Edward has, as all horses do, an almost preternatural ability to read humans. When I think about a horse like Edward — really, when I give thought to horses in general — I am filled with amazement that they allow us to do even a quarter of the things that they do. So when they test their boundaries with us, I should really be more surprised it doesn’t happen more often.
Edward arrived at SAFE quite skeletal, a result of poor nutrition and poor luck — his respiration was so bad that he required daily nebulizing. Most times, when horses first get to SAFE, they are quite subdued. It takes some time for them to come into themselves, aided by calories and vet care and clean, stable environments. So for the first little while, Edward was to us a sweet, if not somewhat sickly, boy, who stood calmly for his medications and nickered when you approached his gate. Ventipulmin syrup, a medication administered to help with his breathing, was a particular favorite of his, and he practically couldn’t get enough of the syringe.
But as his health improved, his personality began to truly blossom. In his past life, he had been poorly halter started, and had experiences with people where he had learned that he was in control of their feet, not the other way around. So when people began working with him, he was pulling from the box of tricks that he had known his entire life — he knew nothing else. One of his trademarks was being difficult to halter. Half-way through haltering, he decided that he was actually not interested in the proceedings, and would make a quick getaway. Then it became a matter of approaching him again — easier said than done — once he chose fleeing as the move of the hour. There was a period of his life where only Terry had success catching him. Everyone else, he learned he could get away from, and would exploit that with frequency.

_ _ _

■ HOW TO COMPLETE THIS TASK:
Say whether each statement agrees with the passage about Edward, giving yes or no and quoting the words from the passage that decide it: (a) When Edward arrived at SAFE, he needed nebulizing every day. (b) Edward disliked the Ventipulmin syrup he was given. (c) For a while, Terry was the only person who could catch Edward.

_ _ _

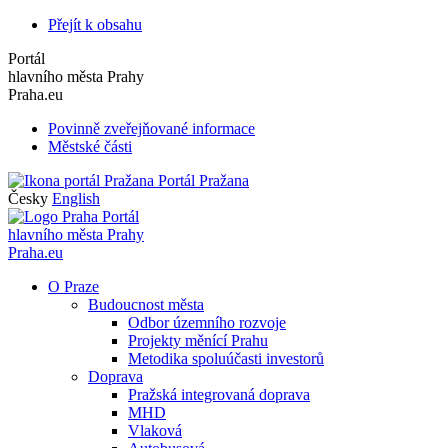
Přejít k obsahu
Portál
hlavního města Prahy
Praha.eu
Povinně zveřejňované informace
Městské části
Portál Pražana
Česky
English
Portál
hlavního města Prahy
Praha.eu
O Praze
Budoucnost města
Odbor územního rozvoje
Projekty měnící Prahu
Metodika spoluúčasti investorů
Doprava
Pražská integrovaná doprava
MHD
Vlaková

_ _ _

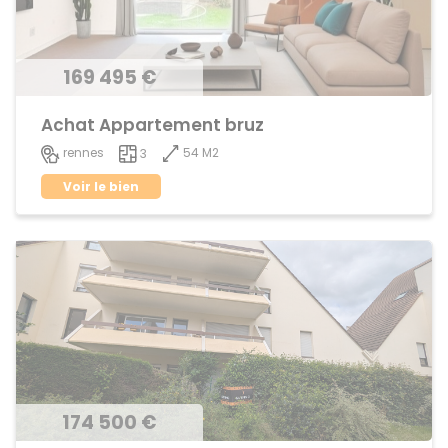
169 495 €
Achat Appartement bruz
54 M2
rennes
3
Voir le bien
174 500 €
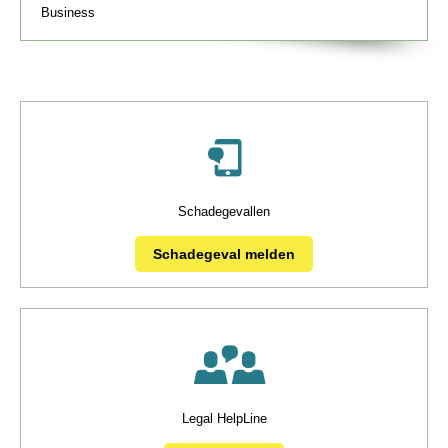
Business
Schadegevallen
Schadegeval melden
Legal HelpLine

_ _ _

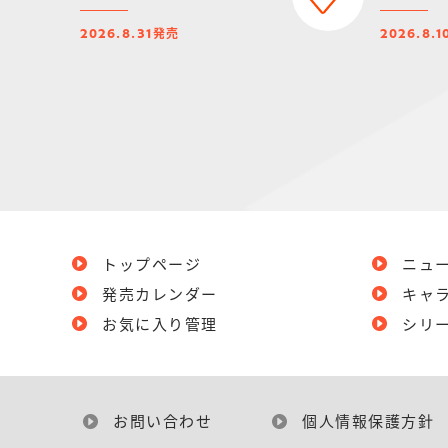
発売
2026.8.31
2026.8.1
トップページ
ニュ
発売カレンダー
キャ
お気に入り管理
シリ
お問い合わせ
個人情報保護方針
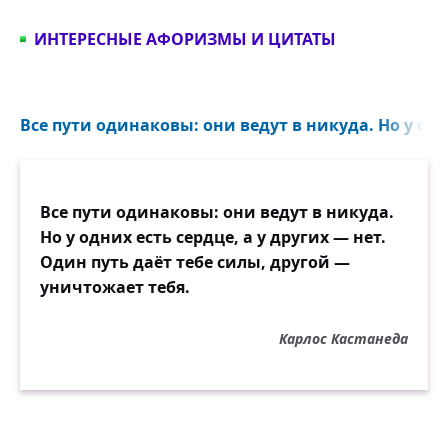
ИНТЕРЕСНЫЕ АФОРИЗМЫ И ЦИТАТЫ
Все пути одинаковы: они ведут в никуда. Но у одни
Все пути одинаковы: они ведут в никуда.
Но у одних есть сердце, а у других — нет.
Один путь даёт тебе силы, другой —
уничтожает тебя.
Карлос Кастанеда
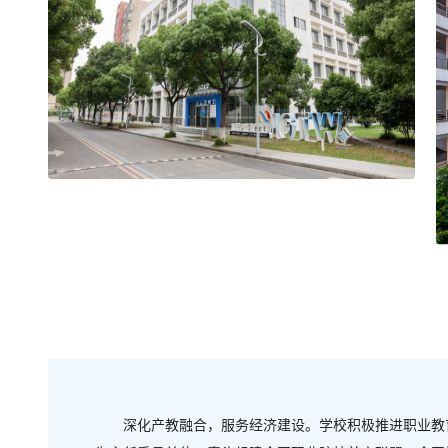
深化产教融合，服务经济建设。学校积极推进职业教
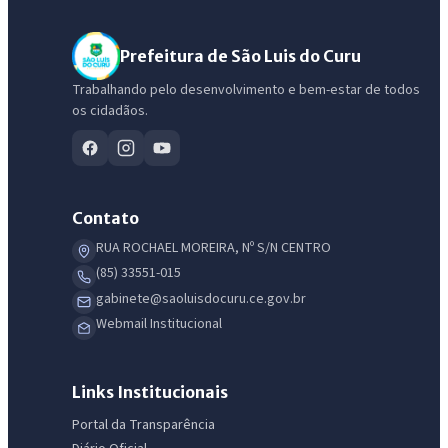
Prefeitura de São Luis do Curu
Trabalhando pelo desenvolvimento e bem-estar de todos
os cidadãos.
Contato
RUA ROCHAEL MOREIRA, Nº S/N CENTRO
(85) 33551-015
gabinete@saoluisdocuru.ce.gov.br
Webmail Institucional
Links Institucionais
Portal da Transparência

_ _ _

■ SOLUTION:
(a) Yes: "his respiration was so bad that he required daily nebulizing."
(b) No: "Ventipulmin syrup, a medication administered to help with his breathing, was a particular favorite of his."
(c) Yes: "There was a period of his life where only Terry had success catching him."